[TASK DESCRIPTION] Check every line of the data below for "round". Copy each one that has it.

(EXTRACTED MATERIAL begins)

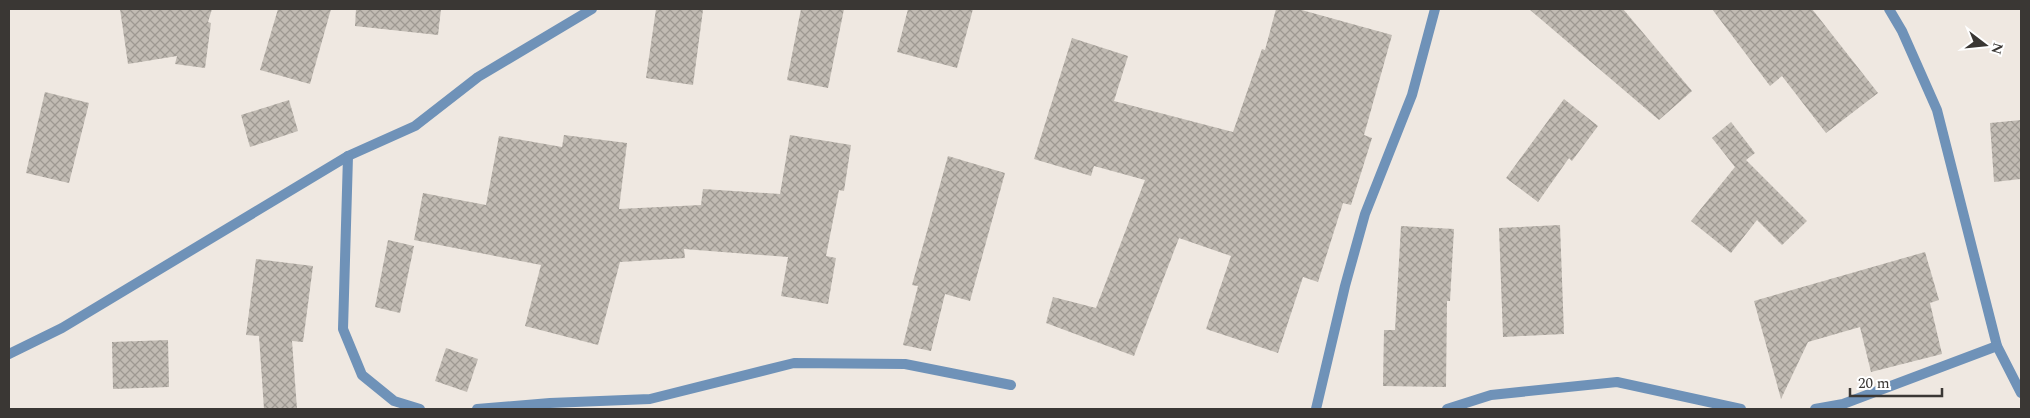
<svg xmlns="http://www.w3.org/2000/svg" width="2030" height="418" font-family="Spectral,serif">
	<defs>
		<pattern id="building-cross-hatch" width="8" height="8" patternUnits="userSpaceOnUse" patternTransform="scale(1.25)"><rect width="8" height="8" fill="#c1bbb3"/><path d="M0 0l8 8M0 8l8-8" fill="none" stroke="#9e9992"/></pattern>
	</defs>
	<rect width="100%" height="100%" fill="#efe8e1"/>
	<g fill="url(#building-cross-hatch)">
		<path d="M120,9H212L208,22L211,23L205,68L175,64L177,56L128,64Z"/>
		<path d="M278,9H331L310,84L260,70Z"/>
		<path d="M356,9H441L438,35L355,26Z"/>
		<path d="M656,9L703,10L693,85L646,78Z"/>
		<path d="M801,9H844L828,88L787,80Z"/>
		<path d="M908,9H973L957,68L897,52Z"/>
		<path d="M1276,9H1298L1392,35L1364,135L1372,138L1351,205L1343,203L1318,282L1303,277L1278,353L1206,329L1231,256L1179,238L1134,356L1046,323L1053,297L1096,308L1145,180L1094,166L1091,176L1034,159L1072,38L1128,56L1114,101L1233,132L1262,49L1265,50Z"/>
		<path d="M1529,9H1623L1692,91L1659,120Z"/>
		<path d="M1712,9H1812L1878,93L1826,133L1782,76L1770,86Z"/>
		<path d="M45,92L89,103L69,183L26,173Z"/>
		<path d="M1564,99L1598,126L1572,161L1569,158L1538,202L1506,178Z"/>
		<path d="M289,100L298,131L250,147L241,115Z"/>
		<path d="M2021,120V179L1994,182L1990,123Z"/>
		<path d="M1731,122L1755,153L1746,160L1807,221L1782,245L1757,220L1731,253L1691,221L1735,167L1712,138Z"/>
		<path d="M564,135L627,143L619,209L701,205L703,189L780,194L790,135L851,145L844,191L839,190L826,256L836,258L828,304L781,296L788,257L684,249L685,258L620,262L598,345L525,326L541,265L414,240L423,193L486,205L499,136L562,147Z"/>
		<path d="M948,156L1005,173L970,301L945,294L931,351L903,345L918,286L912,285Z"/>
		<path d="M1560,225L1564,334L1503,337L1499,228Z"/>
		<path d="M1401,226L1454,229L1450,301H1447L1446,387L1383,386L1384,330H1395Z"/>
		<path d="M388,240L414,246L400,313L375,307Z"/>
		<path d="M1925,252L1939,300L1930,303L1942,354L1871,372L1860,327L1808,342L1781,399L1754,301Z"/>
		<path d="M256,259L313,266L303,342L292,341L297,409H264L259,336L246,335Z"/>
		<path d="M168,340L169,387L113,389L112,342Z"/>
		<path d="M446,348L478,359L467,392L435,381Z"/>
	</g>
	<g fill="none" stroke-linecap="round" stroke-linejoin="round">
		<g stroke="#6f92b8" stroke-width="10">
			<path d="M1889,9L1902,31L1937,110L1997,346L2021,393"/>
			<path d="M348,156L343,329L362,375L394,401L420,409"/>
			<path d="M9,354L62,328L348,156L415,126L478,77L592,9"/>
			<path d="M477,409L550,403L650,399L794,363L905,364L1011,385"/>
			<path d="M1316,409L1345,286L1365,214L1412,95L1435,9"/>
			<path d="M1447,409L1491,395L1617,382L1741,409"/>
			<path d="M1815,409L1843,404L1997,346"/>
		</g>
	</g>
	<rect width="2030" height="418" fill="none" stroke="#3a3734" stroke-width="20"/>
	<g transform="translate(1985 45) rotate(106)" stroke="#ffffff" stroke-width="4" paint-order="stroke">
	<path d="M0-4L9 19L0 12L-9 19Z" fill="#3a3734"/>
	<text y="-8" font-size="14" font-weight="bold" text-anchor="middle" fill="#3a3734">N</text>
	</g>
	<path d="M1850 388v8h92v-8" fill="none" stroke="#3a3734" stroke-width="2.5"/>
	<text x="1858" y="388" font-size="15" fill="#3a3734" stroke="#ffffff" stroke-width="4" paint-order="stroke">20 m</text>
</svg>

(EXTRACTED MATERIAL ends)
(EXTRACTED MATERIAL begins)

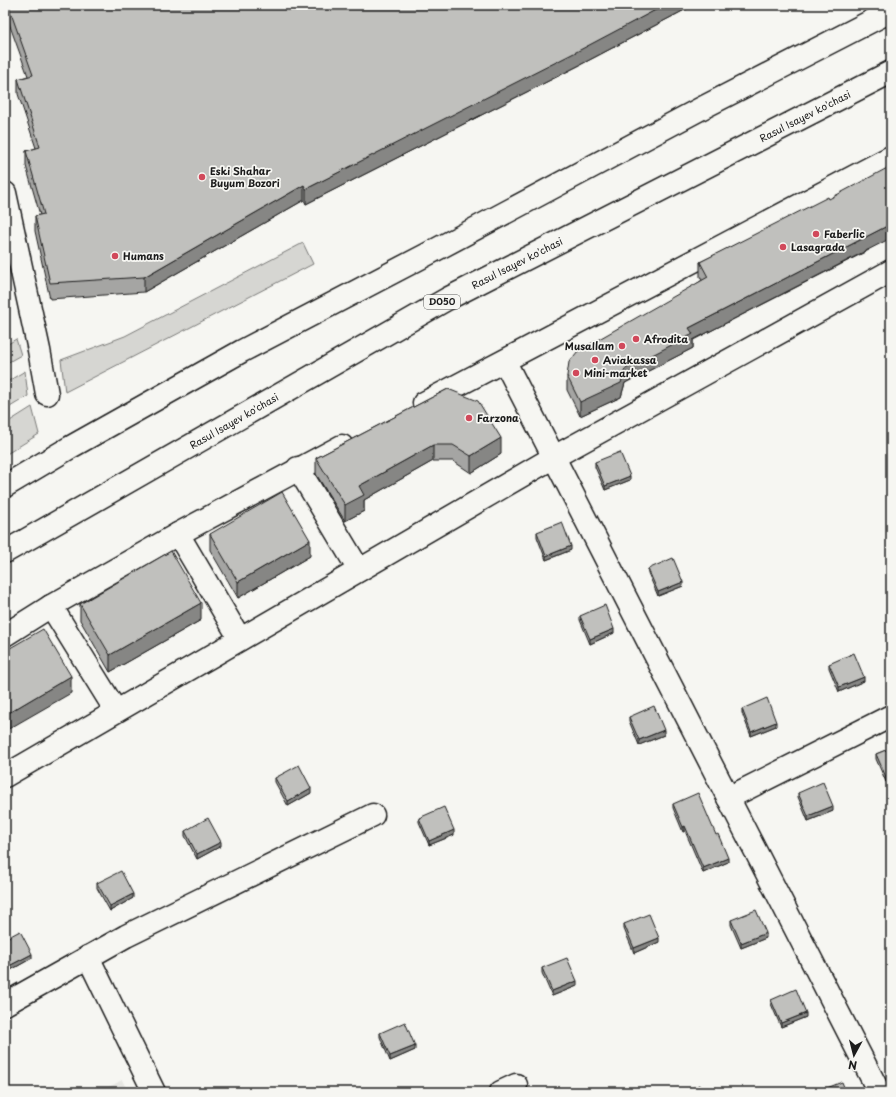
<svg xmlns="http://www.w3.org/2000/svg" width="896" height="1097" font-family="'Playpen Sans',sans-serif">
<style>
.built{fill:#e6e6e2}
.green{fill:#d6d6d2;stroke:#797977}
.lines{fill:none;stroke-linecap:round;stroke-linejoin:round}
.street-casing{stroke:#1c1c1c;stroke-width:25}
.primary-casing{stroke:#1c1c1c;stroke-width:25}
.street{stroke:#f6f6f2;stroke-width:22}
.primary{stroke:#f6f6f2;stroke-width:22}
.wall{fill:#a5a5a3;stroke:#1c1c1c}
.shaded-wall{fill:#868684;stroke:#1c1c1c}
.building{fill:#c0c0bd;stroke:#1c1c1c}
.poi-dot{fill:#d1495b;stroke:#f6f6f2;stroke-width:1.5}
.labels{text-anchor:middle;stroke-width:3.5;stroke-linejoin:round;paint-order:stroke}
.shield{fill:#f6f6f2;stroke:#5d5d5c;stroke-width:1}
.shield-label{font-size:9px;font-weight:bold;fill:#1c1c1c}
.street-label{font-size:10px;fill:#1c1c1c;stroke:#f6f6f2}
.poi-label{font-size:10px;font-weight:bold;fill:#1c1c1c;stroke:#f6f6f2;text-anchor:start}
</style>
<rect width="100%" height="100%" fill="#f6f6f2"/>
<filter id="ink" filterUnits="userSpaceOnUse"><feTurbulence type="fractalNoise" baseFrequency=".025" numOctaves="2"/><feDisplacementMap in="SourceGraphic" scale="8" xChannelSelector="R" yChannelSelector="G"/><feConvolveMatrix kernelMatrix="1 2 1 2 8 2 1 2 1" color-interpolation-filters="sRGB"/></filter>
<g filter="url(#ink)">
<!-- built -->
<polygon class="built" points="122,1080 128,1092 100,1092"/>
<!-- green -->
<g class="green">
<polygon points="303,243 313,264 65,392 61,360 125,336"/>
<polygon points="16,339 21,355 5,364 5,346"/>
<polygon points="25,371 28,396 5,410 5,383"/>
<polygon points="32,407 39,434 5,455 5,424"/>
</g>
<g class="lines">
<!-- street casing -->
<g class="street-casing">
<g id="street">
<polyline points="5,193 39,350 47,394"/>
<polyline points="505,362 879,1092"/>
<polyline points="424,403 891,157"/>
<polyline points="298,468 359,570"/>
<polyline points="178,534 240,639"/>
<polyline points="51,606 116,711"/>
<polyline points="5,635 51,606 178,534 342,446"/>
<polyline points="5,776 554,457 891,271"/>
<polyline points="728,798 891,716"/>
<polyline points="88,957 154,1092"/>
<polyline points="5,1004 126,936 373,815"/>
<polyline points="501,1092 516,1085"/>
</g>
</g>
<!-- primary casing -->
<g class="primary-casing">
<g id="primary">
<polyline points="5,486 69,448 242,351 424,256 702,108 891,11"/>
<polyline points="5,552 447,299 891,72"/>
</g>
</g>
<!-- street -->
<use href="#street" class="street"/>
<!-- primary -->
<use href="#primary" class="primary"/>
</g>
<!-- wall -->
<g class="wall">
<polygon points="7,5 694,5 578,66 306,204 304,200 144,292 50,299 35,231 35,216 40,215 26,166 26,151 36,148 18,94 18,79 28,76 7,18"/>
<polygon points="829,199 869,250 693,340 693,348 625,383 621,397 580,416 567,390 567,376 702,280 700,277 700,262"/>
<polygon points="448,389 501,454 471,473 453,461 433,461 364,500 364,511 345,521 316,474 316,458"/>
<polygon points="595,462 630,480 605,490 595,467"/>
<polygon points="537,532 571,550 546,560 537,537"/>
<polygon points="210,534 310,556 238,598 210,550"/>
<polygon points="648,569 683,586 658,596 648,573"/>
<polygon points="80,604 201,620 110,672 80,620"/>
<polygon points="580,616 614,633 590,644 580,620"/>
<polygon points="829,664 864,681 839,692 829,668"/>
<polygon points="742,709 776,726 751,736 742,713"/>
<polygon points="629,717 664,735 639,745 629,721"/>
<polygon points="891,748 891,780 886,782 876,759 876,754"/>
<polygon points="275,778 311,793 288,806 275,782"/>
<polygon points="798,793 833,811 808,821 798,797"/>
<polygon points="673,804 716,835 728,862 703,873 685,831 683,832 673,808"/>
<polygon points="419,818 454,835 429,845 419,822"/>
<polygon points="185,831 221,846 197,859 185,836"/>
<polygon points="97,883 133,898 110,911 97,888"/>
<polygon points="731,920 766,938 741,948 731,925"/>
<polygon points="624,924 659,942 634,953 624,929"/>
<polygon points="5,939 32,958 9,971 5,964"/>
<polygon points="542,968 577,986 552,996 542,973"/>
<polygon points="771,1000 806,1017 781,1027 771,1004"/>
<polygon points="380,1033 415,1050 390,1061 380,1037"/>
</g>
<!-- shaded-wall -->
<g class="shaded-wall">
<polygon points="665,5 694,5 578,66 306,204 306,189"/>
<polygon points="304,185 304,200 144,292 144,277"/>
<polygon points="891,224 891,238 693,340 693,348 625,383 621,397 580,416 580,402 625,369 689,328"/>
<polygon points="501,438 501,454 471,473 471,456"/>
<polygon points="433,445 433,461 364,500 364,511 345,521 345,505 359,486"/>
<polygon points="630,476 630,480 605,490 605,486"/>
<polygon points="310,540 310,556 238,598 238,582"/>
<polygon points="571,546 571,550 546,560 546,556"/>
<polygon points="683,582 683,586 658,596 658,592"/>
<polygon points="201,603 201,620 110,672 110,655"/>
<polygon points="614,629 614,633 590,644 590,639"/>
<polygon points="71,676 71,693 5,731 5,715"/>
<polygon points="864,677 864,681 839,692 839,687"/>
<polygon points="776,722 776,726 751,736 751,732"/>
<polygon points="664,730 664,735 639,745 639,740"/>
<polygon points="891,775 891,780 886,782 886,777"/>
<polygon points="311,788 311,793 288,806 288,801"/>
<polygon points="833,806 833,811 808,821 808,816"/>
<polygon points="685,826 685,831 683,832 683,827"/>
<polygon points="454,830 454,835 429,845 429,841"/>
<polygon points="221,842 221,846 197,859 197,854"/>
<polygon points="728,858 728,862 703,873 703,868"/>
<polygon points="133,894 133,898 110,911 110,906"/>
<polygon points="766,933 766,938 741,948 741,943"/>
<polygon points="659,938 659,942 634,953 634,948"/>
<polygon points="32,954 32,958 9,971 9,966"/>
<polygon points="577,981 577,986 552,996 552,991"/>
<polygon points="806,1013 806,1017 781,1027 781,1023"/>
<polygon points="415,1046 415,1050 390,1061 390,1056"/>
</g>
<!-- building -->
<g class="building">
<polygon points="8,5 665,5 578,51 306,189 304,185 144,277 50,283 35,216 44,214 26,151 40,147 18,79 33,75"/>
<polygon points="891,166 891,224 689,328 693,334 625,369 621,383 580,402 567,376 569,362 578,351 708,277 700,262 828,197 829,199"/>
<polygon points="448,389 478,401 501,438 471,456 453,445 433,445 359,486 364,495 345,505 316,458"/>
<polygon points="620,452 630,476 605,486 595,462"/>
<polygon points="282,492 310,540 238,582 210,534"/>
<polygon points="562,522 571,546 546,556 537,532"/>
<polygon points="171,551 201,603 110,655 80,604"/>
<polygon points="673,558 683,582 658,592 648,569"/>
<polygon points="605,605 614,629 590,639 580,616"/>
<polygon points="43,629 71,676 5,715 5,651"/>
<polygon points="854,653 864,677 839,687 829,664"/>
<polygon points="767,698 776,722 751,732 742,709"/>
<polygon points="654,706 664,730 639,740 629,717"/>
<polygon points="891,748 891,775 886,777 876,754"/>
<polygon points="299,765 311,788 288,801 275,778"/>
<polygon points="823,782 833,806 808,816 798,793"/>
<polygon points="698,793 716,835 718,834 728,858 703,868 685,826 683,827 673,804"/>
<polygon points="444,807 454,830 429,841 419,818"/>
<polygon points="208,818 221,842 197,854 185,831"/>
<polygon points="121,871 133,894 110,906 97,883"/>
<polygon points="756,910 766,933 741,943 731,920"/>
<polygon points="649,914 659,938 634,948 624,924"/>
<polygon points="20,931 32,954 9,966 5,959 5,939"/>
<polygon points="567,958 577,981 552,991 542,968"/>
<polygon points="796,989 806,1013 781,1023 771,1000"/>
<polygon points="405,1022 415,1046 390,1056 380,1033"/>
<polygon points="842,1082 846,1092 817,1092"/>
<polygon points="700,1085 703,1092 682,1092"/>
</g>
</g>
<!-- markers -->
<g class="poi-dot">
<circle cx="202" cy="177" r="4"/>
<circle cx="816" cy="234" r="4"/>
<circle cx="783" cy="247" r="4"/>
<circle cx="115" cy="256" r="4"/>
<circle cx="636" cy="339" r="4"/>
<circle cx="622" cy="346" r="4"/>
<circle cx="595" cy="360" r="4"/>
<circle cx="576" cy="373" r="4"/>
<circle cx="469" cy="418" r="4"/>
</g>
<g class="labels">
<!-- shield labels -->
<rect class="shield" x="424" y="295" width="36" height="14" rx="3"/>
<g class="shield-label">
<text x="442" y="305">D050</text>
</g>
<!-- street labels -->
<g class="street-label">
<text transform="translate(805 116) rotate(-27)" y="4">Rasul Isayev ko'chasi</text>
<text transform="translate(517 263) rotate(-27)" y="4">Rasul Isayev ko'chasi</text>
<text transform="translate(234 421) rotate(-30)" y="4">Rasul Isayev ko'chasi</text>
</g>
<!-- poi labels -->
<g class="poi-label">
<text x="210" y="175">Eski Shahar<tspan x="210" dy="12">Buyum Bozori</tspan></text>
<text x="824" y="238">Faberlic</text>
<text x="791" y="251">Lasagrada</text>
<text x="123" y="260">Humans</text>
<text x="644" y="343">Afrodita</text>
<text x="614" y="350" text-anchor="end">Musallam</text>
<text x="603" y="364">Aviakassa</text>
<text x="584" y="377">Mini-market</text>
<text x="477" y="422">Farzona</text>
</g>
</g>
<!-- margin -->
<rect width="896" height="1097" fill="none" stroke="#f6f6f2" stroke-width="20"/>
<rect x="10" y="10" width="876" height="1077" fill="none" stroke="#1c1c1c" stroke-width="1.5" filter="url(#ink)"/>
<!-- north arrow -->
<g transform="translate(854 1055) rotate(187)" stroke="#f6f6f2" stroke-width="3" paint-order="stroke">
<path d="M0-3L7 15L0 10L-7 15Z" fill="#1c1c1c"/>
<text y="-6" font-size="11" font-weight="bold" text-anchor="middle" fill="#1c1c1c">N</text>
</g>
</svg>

(EXTRACTED MATERIAL ends)

[TASK ANSWER]
	<g fill="none" stroke-linecap="round" stroke-linejoin="round">
.lines{fill:none;stroke-linecap:round;stroke-linejoin:round}
.labels{text-anchor:middle;stroke-width:3.5;stroke-linejoin:round;paint-order:stroke}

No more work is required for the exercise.